Soudain, les parois, le plafond, le sol, tout le passage se gondola comme au passage d'une vague monumentale qui fit tout trembler et déstabilisa tout ceux qui se tenaient à l'intérieur. La plupart des lutins tombèrent au sol. Sarah réussit à rester stable, mais Jareth la lâcha et tomba à genoux. C'était l'occasion qu'attendaient leurs adversaires. Le mur derrière Sarah s'incurva en arrière, comme prenant son élan, avant que des dizaines de mains de terre et de pierre n'en surgissent et s'emparent de Jareth. Le temps que Sarah ne réagisse et ne tente de l'attraper pour le retenir, il avait déjà été avalé par le mur. Les lutins crièrent leur joie, se tapant violemment sur l'épaule sans se préoccuper de Sarah. Ils l'ignoraient totalement et commençaient déjà à repartir, indiquant bien à quel point elle leur paraissait insignifiante. Sarah ne pouvait que leur donner raison. Les deux attaques montraient bien à quel point elle était impuissante.
Non. Elle se trompait.
Ils l'ignoraient trop délibérément, certains lui adressant de furtifs coups d’œil en repartant. Elle était idiote. Elle faisait les mêmes erreurs que dans le labyrinthe, faisait preuve de la même arrogance et d'une stupidité incroyable.

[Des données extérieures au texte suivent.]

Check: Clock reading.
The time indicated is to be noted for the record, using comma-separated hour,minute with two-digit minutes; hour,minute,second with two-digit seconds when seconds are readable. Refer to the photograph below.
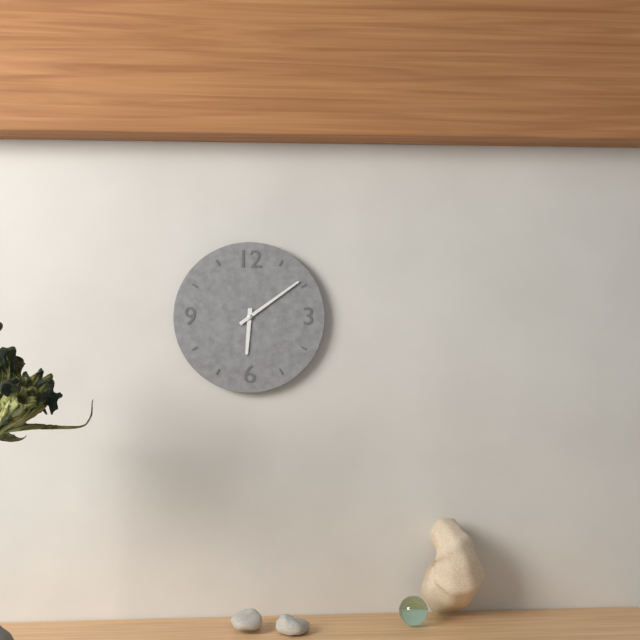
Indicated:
6,09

Elle savait comment elle avait vaincu le labyrinthe et Jareth, en cessant de jouer le jeu. Alors pourquoi ici se conformerait-elle aux règles du Sous Monde ?
-Attendez !, cria-t-elle et les lutins se figèrent. J'ai assez patienté, conduisez-moi à vos chefs.
Ils se regardèrent et commencèrent à chuchoter entre eux. Leurs yeux exorbités, leurs queues et oreilles qui tournaient dans tous les sens trahissait leur malaise. Ils n'étaient pas habitués à entendre des ordres dans la bouche d'une humaine, pas des supplications. Sarah pris garde à garder le même air impérieux durant tous leurs palabres. Elle imita même avec application la mine impérieuse de Jareth avec succès. Un simple haussement de sourcil les fit trembler. L'un d'eux finit par s'approcher de Sarah avec circonspection.
-Et pourquoi ferions nous ça ?
-Parce que je vous dit de le faire, bien sûr.
-C'est contraire à toutes les règles !
La voix du lutin était désormais réduite à un couinement étranglé. Sarah avait presque pitié de lui.
-Les règles sont pour la piétaille. Tes maîtres m'ont invité en s'amusant à enlever mon frère. Je me suis bien amusée, mais maintenant ton devoir est de conduire leur invitée à tes maîtres.
Il s'inclina bassement, la sueur au front et retourna vers ses camarades.